A big part of what we continue to do is try to break down silos. That’s how we came up with our three pillars of access, dosage, and quality. How can youth access more opportunities? How often with the dosage, how often can they go from one, maybe something that’s happening at the school, to what a community partner is having, what the library is doing? How can we make that dosage happen? And quality. That’s where Big Thought really leveraged our relationships and our support from the Wallace foundation is through professional learning opportunities, and SEL foundations, and giving our partners those same tools and skills to incorporate SEL, to incorporate and build capacity in their frontline staff. We do these things really mindfully as we continue to check in with them, as we continue to build the relationships with them.

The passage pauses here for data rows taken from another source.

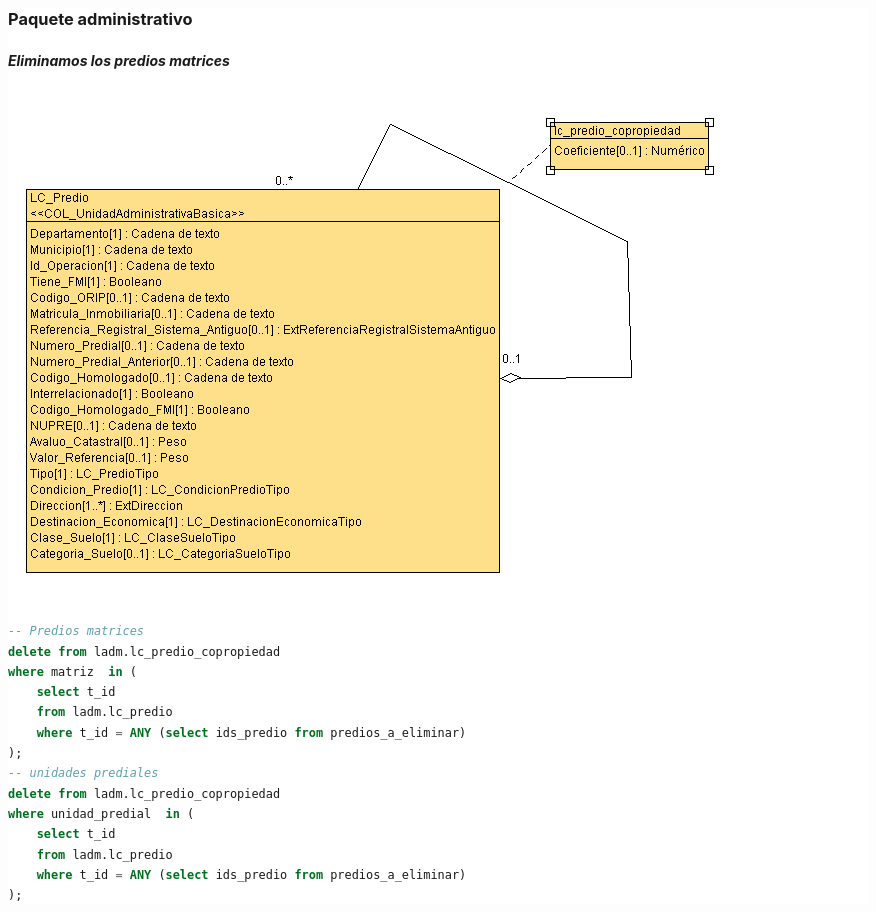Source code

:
 ```sql
```


### Paquete administrativo


##### Eliminamos los predios matrices

![image-20221205191616274](./assets/predio_matriz.png)

```sql
-- Predios matrices
delete from ladm.lc_predio_copropiedad 
where matriz  in (
	select t_id 
	from ladm.lc_predio 
	where t_id = ANY (select ids_predio from predios_a_eliminar)
);
-- unidades prediales
delete from ladm.lc_predio_copropiedad 
where unidad_predial  in (
	select t_id 
	from ladm.lc_predio 
	where t_id = ANY (select ids_predio from predios_a_eliminar)
);
```
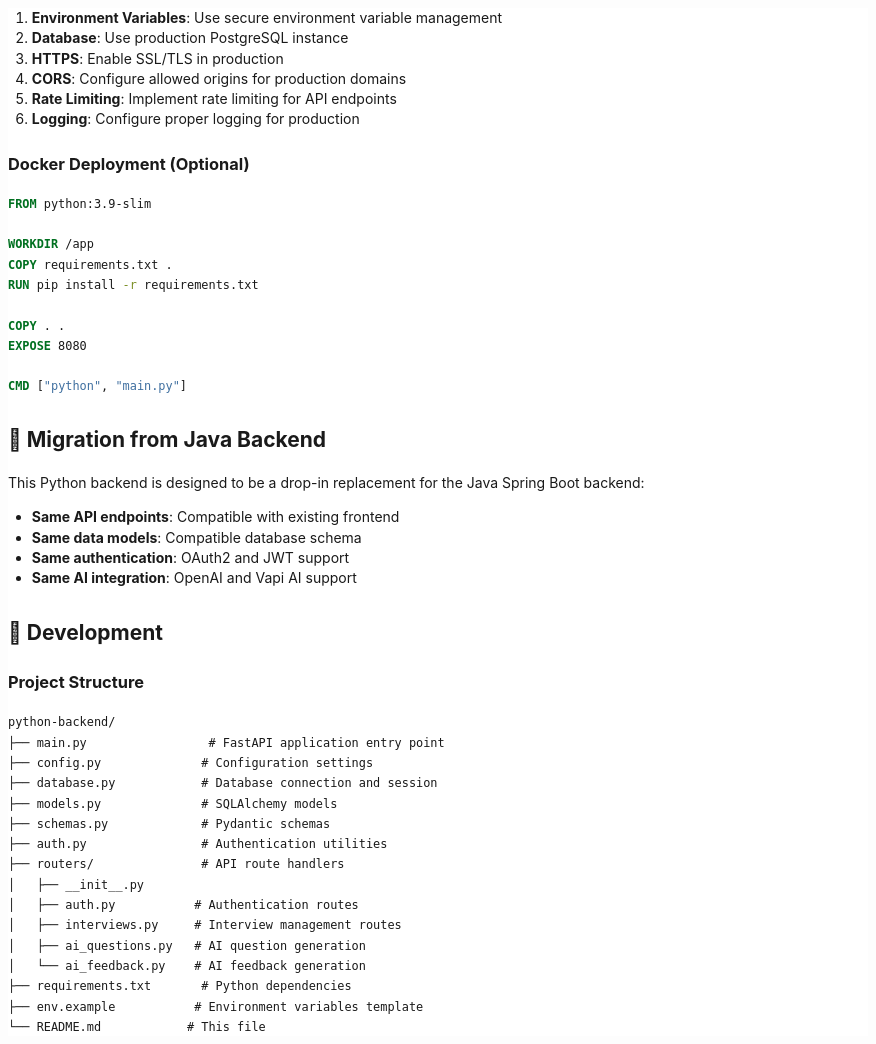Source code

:1. **Environment Variables**: Use secure environment variable management
2. **Database**: Use production PostgreSQL instance
3. **HTTPS**: Enable SSL/TLS in production
4. **CORS**: Configure allowed origins for production domains
5. **Rate Limiting**: Implement rate limiting for API endpoints
6. **Logging**: Configure proper logging for production

### Docker Deployment (Optional)

```dockerfile
FROM python:3.9-slim

WORKDIR /app
COPY requirements.txt .
RUN pip install -r requirements.txt

COPY . .
EXPOSE 8080

CMD ["python", "main.py"]
```

## 🔄 Migration from Java Backend

This Python backend is designed to be a drop-in replacement for the Java Spring Boot backend:

- **Same API endpoints**: Compatible with existing frontend
- **Same data models**: Compatible database schema
- **Same authentication**: OAuth2 and JWT support
- **Same AI integration**: OpenAI and Vapi AI support

## 📝 Development

### Project Structure

```
python-backend/
├── main.py                 # FastAPI application entry point
├── config.py              # Configuration settings
├── database.py            # Database connection and session
├── models.py              # SQLAlchemy models
├── schemas.py             # Pydantic schemas
├── auth.py                # Authentication utilities
├── routers/               # API route handlers
│   ├── __init__.py
│   ├── auth.py           # Authentication routes
│   ├── interviews.py     # Interview management routes
│   ├── ai_questions.py   # AI question generation
│   └── ai_feedback.py    # AI feedback generation
├── requirements.txt       # Python dependencies
├── env.example           # Environment variables template
└── README.md            # This file
```
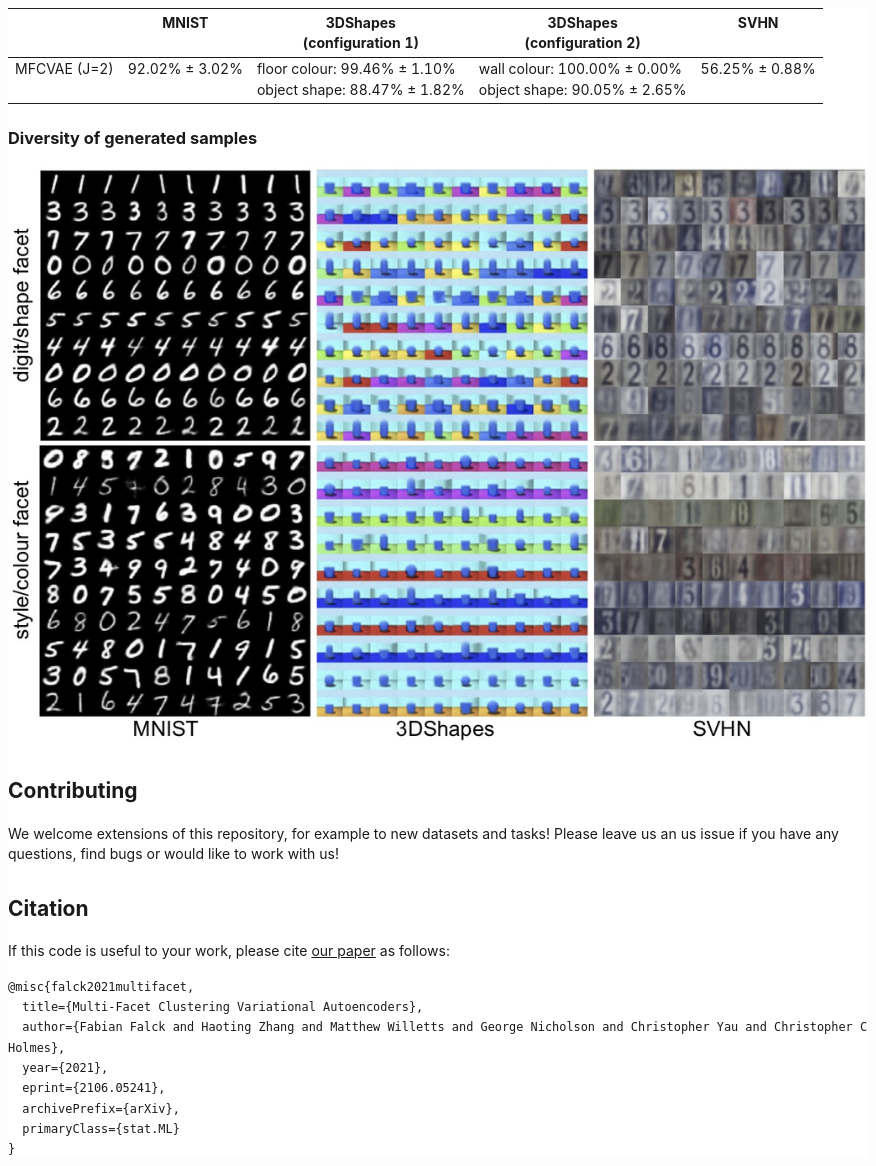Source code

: | | MNIST  | 3DShapes <br /> (configuration 1) |  3DShapes <br /> (configuration 2) |  SVHN |
| ------------------ |---------------- | -------------- | ------------ |  ------ |
| MFCVAE (J=2) | 92.02% &pm; 3.02% | floor colour: 99.46% &pm; 1.10% <br /> object shape: 88.47% &pm; 1.82% | wall colour: 100.00% &pm; 0.00% <br /> object shape: 90.05% &pm; 2.65% |  56.25% &pm; 0.88%  |

### Diversity of generated samples

![Sample_generation_figure](graphics/sample_generation.jpg)


## Contributing

We welcome extensions of this repository, for example to new datasets and tasks!
Please leave us an us issue if you have any questions, find bugs or would like to 
work with us!

## Citation

If this code is useful to your work, please cite [our paper](https://arxiv.org/abs/2106.05241) as follows: 

```
@misc{falck2021multifacet,
  title={Multi-Facet Clustering Variational Autoencoders}, 
  author={Fabian Falck and Haoting Zhang and Matthew Willetts and George Nicholson and Christopher Yau and Christopher C Holmes},
  year={2021},
  eprint={2106.05241},
  archivePrefix={arXiv},
  primaryClass={stat.ML}
} 
```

That’s how we really started to kind of structure our ecosystem, structure our efforts. And I use the word ecosystem because we have to be mindful that all ecosystems change. They grow, they can expand, they contract. We saw it contract a lot in COVID. And now it’s starting to expand again.

Katherine Plog Martinez:

The three big partners that came together to kind of form the backbone and launch the partnership you mentioned were Big Thought, the Dallas Independent School District and the city of Dallas. Can you discuss what collaborative leadership and coordination has looked like. How has that ebbed and flowed throughout the course of the partnership?

Sergio Garcia:

I still take a grassroots approach to collaboration and coordination. This involves connecting with our city council people to see what they are feeling and what are areas they want support. Our councilmembers know these spaces and places better than I would. Likewise with the schools, it’s talking to not only the teachers in the schools, but also the administrators, the principals, even the counselors. We’re fortunate enough to have a a community engagement person in many of our schools here. They know the actual brick and mortar locations that they can help support us with. They know who those organizations or even businesses who are willing to support as well.

It’s really taking a continued grassroots effort mindset by talking to our city councilmembers, talking to the schools, principals, administration, and counselors, and community engagement people. They’re talking to the families and to the youth in these spaces and places. When we have an idea through their lens of how we can support each other’s work, that’s where we’re continuing to see where our impact needs to be and if we need to shift.

Katherine Plog Martinez:

Can you talk a little bit about how you’re using data, how you’re collecting data? What that looks like for Dallas City of Learning.

Sergio Garcia:

We have an extensive process that we go through for our data collection. We are fortunate to have a relationship with Southern Methodist University and their Center of Research and Evaluation. In the summer, we do a lot of survey work. We do a lot of observation work as well. Those surveys are multi-layered. We have surveys for youth, frontline staff, leadership, and caregivers. We’re trying to be as mindful with the questions that we ask.

We have a cohort every summer that we call the neighborhood resource initiative. And these organizations are about 30 or 40 organizations as I mentioned who are all over Dallas. They help us administer those surveys. We then synthesize all of that, all those three different types of surveys to share back out with them.

We do a big share out of their impact usually in January, so we stop our data collection sometime in August. We go through it all in the fall and winter, and then we do a preliminary share out in January on the impact that they’ve had in the summer. We’ve been doing that for the past seven years now. We’re really starting to see some longitudinal data impact that is happening specifically on academic achievement. We now understand that when a youth participates in one summer, it’s good. Two summers is better. And two summers and beyond, we’re seeing that summer learning has had an impact on academic achievement. We’re also starting to see how this is affecting the value and really elevating the value of our out-of-school time providers that they have just as much importance in a young person’s education and learning as they do in formal education in their schools.